Potential readers of this book should look carefully at the full title. Landow is a professor of English and art history. He provides a detailed comparison between the ideas of hypertext and some of the major points of contemporary literary theory. As a computer scientist, I found the descriptions of the ideas and possibilities of hypertext to be clear and competent, while the comparisons with literary theory were interesting but often shrouded in obscure (to me) terminology. Perhaps this is inevitable in a book that covers two cultures, but I was left with the impression that this text was designed to introduce hypertext to literary scholars rather than vice versa. I suspect this is why the enthusiastic reviews of the first edition [1] given on the back cover are all from literary rather than computing publications.
The book contains eight main chapters. Chapter 1 covers the history of hypertext, introduces different forms of linking, and traces some parallel developments in books and literary theory. Chapter 2 relates the critical theories of several writers, including Barthes and Derrida, to developments in hypertext. It was interesting to compare the vocabulary of hypertext with the ideas of rhizomes, plateaus, and nomadic thought (to name a few examples) from critical theory.
The next five chapters--“Reconfiguring the Text,” “Reconfiguring the Author,” “Reconfiguring Writing,” “Reconfiguring Narrative,” and “Reconfiguring Literary Education”--look at the new possibilities brought about in these areas by hypertext and show how these possibilities both change and reflect ideas in critical theory. Several examples of systems and applications are given. The previous edition’s examples concentrated on the Intermedia system; this edition also covers Web-based hypertext, Microcosm, Storyspace, and others.
The final chapter, “The Politics of Hypertext,” discusses who controls this new form of writing, looks at questions of pornography and gambling on the Internet, and covers problems of access and copyright. This is followed by a brief “Open-Ended Conclusion,” a set of footnotes, a 22-page bibliography, and an index.
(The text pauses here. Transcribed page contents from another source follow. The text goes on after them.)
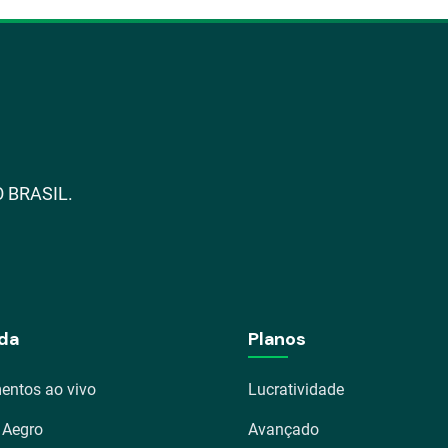
 BRASIL.
da
Planos
entos ao vivo
Lucratividade
 Aegro
Avançado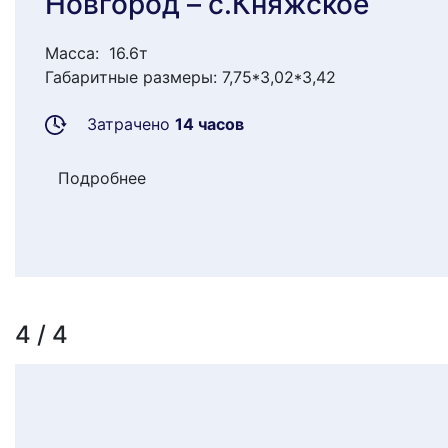
Новгород – с.Княжское
Масса: 16.6т
Габаритные размеры: 7,75*3,02*3,42
Затрачено
14 часов
Подробнее
4 / 4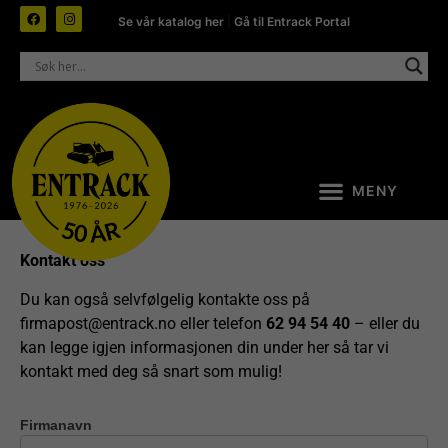
Se vår katalog her
|
Gå til Entrack Portal
Kontakt oss
Du kan også selvfølgelig kontakte oss på
firmapost@entrack.no
eller telefon
62 94 54 40
– eller du
kan legge igjen informasjonen din under her så tar vi
kontakt med deg så snart som mulig!
Firmanavn
Kontakt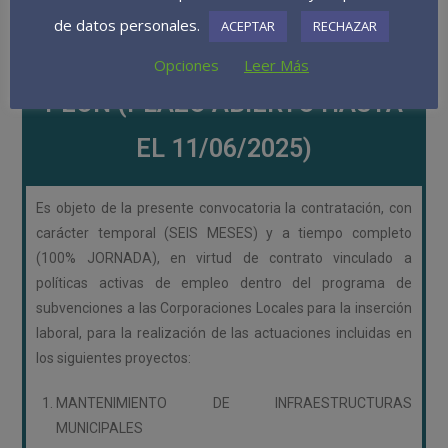
CONTRATACIÓN DE DOS
de datos personales.
ACEPTAR
RECHAZAR
OFICIALES DE PRIMERA Y UN
Opciones
Leer Más
PÉON (PLAZO ABIERTO HASTA
EL 11/06/2025)
Es objeto de la presente convocatoria la contratación, con
carácter temporal (SEIS MESES) y a tiempo completo
(100% JORNADA), en virtud de contrato vinculado a
políticas activas de empleo dentro del programa de
subvenciones a las Corporaciones Locales para la inserción
laboral, para la realización de las actuaciones incluidas en
los siguientes proyectos:
MANTENIMIENTO DE INFRAESTRUCTURAS
MUNICIPALES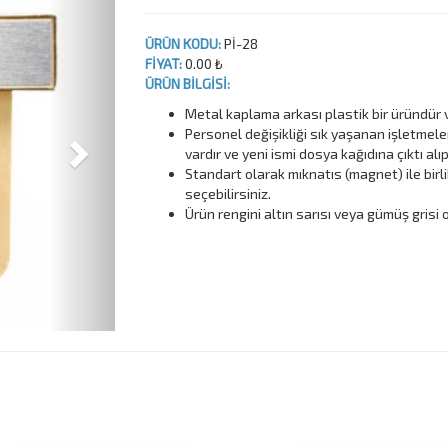
ÜRÜN KODU:
Pİ-28
FİYAT:
0.00 ₺
ÜRÜN BİLGİSİ:
Metal kaplama arkası plastik bir üründür 
Personel değişikliği sık yaşanan işletmele
vardır ve yeni ismi dosya kağıdına çıktı alıp
Standart olarak mıknatıs (magnet) ile birli
seçebilirsiniz.
Ürün rengini altın sarısı veya gümüş grisi o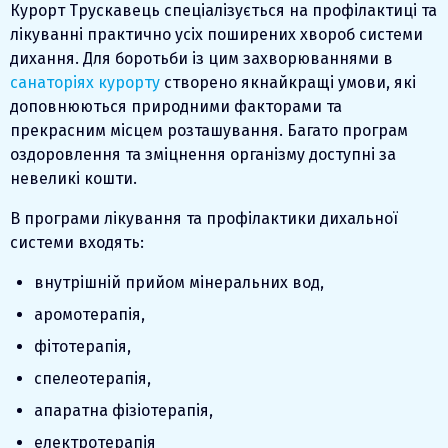
Курорт Трускавець спеціалізується на профілактиці та
лікуванні практично усіх поширених хвороб системи
дихання. Для боротьби із цим захворюваннями в
санаторіях курорту
створено якнайкращі умови, які
доповнюються природними факторами та
прекрасним місцем розташування. Багато програм
оздоровлення та зміцнення організму доступні за
невеликі кошти.
В програми лікування та профілактики дихальної
системи входять:
внутрішній прийом мінеральних вод,
аромотерапія,
фітотерапія,
спелеотерапія,
апаратна фізіотерапія,
електротерапія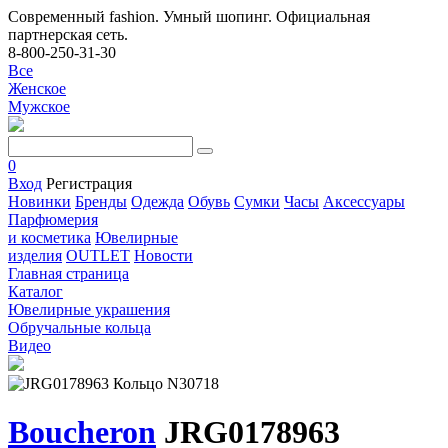
Современный fashion. Умный шопинг. Официальная
партнерская сеть.
8-800-250-31-30
Все
Женское
Мужское
0
Вход
Регистрация
Новинки
Бренды
Одежда
Обувь
Сумки
Часы
Аксессуары
Парфюмерия
и косметика
Ювелирные
изделия
OUTLET
Новости
Главная страница
Каталог
Ювелирные украшения
Обручальные кольца
Видео
Boucheron
JRG0178963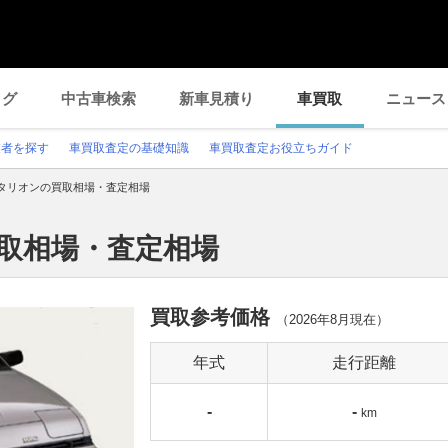
ログ
中古車検索
新車見積り
車買取
ニュース
業者を探す
車買取査定の基礎知識
車買取査定お役立ちガイド
タリオンの買取相場・査定相場
買取相場・査定相場
買取参考価格
（
2026年8月
現在）
年式
走行距離
-
-
km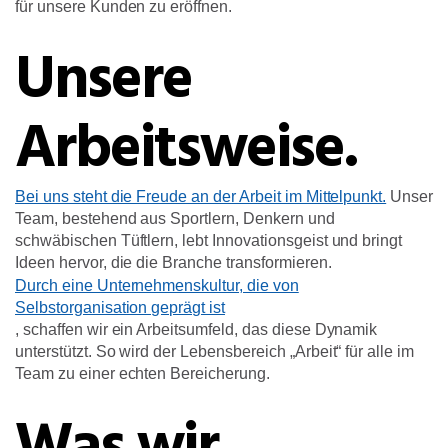
für unsere Kunden zu eröffnen.
Unsere
Arbeitsweise.
Bei uns steht die Freude an der Arbeit im Mittelpunkt.
Unser
Team, bestehend aus Sportlern, Denkern und
schwäbischen Tüftlern, lebt Innovationsgeist und bringt
Ideen hervor, die die Branche transformieren.
Durch eine Unternehmenskultur, die von
Selbstorganisation geprägt ist
, schaffen wir ein Arbeitsumfeld, das diese Dynamik
unterstützt. So wird der Lebensbereich „Arbeit“ für alle im
Team zu einer echten Bereicherung.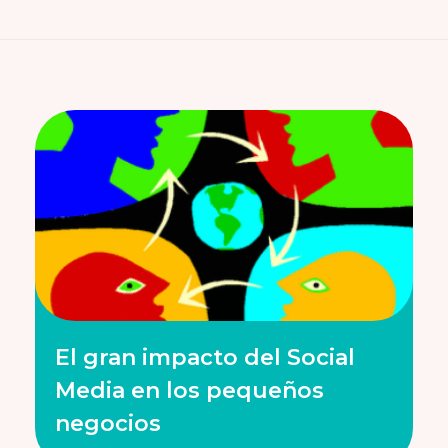
El gran impacto del Social
Media en los pequeños
negocios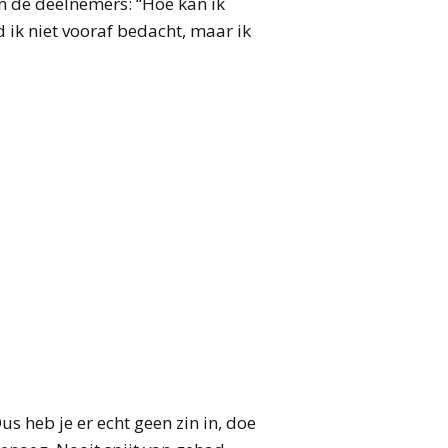
n de deelnemers: “Hoe kan ik
 ik niet vooraf bedacht, maar ik
s heb je er echt geen zin in, doe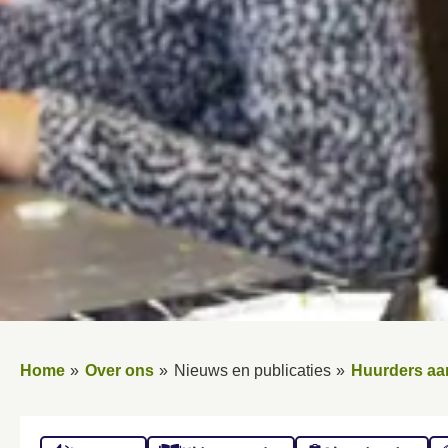
Home
Over ons
Nieuws en publicaties
Huurders aa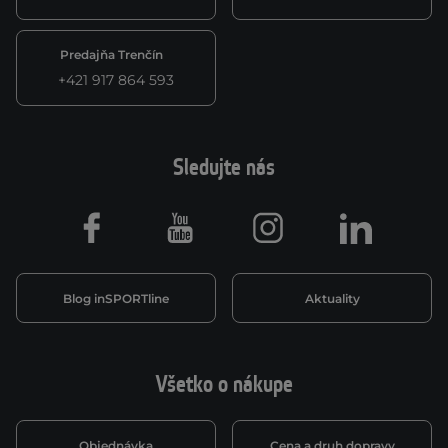
Predajňa Trenčín
+421 917 864 593
Sledujte nás
Facebook
Youtube
Instagram
LinkedIn
Blog inSPORTline
Aktuality
Všetko o nákupe
Objednávka
Cena a druh dopravy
The first paragraph of the “Open-Ended Conclusion” provides a good summary of what the book is all about:
As my readers will no doubt have observed, this book is simultaneously an enthusiastic hard sell, a prophecy, a grim warning, and a report from the front. Above all, it is an invitation to make connections. Take it, then, as a plea to link up very different areas of endeavor--contemporary critical and literary theory and late-twentieth-century state-of-the-art computing--that supposedly have little in common. Contemporary theory can illuminate the design and implementation of hypertext, and hypertext in turn offers theory an empirical laboratory, a means of practice, refinement, and extension, a space, in other words, in which to test imaginings.